> _BLOC DE TEXTE_
Voilà pourquoi j’ai voulu, dès mon entrée en fonction, vous donner un espace de parole à vous, les jeunes, et vous accorder la priorité.

Je vous ai parlé des Forums sur les arts urbains, qui connaissent beaucoup de succès et qui permettent de créer des réseaux de solidarité entre les jeunes artistes.

Sachez que je tiens aussi des dialogues jeunesse dans toutes les régions du Canada, comme nous le faisons aujourd’hui.

Je vous entends, je vous vois à l’œuvre, et j’estime que nous avons beaucoup à apprendre de vous, les jeunes.

Partout où la route me conduit, je constate que vous n’avez pas froid aux yeux. Vous êtes au cœur de tous les combats pour la justice, l’égalité, la liberté et de tous les efforts pour dénoncer la pauvreté, vaincre la tyrannie et protéger l’équilibre fragile de notre environnement.

> _EXTRAITS DES ENTRÉES_
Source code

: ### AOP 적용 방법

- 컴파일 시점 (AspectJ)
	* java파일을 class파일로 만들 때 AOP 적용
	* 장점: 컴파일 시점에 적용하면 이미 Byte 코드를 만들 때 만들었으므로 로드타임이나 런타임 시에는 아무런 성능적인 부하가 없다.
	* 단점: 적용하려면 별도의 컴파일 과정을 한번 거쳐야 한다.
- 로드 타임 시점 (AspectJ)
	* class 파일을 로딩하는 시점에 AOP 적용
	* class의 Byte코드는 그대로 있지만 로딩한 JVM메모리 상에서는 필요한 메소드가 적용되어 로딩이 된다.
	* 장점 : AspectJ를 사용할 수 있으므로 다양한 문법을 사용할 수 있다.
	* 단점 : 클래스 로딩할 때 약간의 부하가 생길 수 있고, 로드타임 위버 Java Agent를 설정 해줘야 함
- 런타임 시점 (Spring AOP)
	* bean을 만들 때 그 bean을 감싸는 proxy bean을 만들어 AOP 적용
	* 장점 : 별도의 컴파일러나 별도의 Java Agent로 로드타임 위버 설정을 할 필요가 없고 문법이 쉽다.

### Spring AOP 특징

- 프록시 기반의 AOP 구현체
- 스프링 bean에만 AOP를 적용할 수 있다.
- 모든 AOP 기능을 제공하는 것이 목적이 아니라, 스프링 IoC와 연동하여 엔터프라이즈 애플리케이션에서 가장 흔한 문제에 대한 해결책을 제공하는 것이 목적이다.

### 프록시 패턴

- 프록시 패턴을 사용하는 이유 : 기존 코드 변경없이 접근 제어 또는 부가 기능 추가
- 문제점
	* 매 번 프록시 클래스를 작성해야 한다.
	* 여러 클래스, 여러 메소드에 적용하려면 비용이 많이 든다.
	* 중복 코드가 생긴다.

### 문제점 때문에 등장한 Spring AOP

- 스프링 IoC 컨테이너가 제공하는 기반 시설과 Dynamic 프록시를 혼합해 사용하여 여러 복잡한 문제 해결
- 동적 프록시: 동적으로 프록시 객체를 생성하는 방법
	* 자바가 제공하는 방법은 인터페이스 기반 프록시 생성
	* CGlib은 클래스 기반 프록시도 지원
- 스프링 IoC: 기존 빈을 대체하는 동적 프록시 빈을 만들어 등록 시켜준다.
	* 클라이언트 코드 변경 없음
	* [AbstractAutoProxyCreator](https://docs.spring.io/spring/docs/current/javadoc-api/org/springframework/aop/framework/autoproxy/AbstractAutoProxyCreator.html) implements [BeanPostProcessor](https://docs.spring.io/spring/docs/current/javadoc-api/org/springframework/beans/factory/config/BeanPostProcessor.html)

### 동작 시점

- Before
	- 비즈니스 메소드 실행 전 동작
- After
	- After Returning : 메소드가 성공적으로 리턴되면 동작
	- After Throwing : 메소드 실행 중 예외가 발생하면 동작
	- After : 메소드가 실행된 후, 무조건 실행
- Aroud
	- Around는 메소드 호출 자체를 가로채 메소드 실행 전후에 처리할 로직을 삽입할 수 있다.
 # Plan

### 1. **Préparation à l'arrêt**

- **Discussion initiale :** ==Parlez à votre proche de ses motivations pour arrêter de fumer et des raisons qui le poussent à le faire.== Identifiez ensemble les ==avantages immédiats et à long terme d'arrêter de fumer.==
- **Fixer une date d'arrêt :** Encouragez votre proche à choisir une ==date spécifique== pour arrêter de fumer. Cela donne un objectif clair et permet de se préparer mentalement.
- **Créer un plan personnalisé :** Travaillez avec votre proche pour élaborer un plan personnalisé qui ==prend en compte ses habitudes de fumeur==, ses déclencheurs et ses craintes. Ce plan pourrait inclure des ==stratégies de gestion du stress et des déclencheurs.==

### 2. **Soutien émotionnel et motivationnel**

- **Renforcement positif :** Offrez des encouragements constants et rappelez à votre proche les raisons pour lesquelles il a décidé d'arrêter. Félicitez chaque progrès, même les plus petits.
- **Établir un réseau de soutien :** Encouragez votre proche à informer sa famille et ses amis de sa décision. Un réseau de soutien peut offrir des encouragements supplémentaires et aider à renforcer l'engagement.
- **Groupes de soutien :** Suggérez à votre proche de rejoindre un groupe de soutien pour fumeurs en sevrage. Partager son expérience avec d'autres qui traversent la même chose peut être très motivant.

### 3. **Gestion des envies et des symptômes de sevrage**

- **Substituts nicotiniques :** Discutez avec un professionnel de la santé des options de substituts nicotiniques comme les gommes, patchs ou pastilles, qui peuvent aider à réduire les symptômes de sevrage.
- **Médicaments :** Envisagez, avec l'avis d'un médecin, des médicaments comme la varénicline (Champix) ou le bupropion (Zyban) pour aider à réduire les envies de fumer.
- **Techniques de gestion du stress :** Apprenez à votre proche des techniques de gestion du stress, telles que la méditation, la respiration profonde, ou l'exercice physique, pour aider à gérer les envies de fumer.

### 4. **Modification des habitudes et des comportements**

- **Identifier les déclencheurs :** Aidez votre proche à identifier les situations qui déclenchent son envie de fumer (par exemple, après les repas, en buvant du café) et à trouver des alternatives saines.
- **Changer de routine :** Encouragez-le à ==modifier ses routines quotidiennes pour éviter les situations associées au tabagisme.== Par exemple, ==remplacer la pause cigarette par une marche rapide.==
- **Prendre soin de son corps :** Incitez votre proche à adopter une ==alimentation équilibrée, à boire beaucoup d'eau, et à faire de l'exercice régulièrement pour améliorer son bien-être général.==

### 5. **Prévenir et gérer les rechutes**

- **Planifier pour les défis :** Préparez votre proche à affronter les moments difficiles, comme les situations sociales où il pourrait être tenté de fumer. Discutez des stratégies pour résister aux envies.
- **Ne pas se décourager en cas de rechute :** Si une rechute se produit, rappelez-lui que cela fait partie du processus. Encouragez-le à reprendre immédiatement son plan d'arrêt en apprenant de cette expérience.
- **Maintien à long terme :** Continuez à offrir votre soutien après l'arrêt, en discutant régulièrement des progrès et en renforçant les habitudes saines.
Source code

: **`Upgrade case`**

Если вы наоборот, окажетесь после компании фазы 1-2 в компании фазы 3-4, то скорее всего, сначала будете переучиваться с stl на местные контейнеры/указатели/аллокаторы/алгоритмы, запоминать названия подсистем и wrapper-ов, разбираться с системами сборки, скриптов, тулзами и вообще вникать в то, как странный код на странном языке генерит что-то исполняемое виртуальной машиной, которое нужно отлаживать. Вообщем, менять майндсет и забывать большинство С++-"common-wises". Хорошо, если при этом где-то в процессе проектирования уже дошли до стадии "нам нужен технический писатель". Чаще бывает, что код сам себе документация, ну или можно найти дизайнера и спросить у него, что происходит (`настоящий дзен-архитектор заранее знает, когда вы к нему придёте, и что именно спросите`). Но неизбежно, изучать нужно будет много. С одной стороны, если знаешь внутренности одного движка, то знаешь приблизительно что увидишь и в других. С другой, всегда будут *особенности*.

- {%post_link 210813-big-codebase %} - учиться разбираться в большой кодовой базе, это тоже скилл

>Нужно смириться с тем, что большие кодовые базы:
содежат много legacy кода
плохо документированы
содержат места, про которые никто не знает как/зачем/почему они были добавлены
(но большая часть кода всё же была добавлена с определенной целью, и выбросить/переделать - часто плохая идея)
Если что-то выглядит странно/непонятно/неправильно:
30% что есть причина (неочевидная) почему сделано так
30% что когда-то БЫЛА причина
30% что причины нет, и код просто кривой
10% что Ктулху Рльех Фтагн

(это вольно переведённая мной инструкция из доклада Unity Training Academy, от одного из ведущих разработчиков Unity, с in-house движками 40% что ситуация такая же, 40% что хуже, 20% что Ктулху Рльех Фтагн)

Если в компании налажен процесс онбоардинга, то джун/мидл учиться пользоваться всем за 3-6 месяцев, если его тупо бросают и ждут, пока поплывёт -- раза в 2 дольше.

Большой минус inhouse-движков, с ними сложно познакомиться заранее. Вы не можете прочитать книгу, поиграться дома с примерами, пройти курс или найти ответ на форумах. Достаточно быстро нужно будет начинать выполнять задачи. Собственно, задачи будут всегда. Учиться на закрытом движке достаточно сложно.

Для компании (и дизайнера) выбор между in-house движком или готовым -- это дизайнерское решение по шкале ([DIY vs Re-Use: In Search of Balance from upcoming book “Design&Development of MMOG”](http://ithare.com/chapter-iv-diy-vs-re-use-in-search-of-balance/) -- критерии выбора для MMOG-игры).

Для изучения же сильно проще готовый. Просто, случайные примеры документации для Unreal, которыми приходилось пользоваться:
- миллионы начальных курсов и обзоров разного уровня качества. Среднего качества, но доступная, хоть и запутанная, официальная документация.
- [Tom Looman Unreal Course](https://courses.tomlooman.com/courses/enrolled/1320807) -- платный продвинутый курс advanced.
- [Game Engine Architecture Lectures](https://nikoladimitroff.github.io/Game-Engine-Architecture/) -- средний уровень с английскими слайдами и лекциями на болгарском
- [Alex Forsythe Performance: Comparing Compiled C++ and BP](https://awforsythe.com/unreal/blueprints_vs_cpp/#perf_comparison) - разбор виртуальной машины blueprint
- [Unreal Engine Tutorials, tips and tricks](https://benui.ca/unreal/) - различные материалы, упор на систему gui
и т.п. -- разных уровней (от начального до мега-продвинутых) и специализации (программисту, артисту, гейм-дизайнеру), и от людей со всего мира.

> _CONSIGNES_
A – D'après le texte sur les jeunes, à quoi servent les Forums sur les arts urbains ?
B – Transformez en liste le paragraphe du texte sur les jeunes qui commence par « Partout où la route me conduit », sans perdre ses faits essentiels.
C – Veuillez poursuivre le texte sur les jeunes à partir de sa dernière phrase.

> _RÉPONSES AUX CONSIGNES_
A – Ils permettent de créer des réseaux de solidarité entre les jeunes artistes.

B –
- Partout, les jeunes se montrent audacieux : ils n'ont pas froid aux yeux.
- Ils sont au cœur des combats pour la justice, l'égalité et la liberté.
- Ils participent aux efforts pour dénoncer la pauvreté, vaincre la tyrannie et protéger l'équilibre fragile de l'environnement.

C –
Je constate aussi que vous n’êtes pas prisonniers du carcan du « chacun pour soi, chacun pour son clan » qui sévit dans le monde en ce moment et qui le met en péril.

Ce matin, j’étais au Directions Youth Services Centre, où j’ai rencontré des jeunes qui m’ont parlé des difficultés auxquelles ils font face lorsqu’ils veulent changer leur parcours pour sortir du milieu de la rue et mettre fin à leur dépendance à l’alcool et à la drogue. Ils font de grands efforts pour opérer cette transition de la rue à une vie qui leur assurera la sécurité. Ils ont des rêves, ils ont beaucoup de talent, et ils veulent avoir un sentiment d’appartenance à la communauté. Ils veulent sentir qu’ils ne sont pas seuls et que les gens se préoccupent de leur sort. Bâtir la paix signifie également mettre un terme à l’indifférence, briser les solitudes, et tendre la main à ceux et celles qui ont besoin d’aide. Cela signifie également d’encourager les jeunes de la rue à changer de parcours. De partager cette responsabilité et de sensibiliser la population à cette question.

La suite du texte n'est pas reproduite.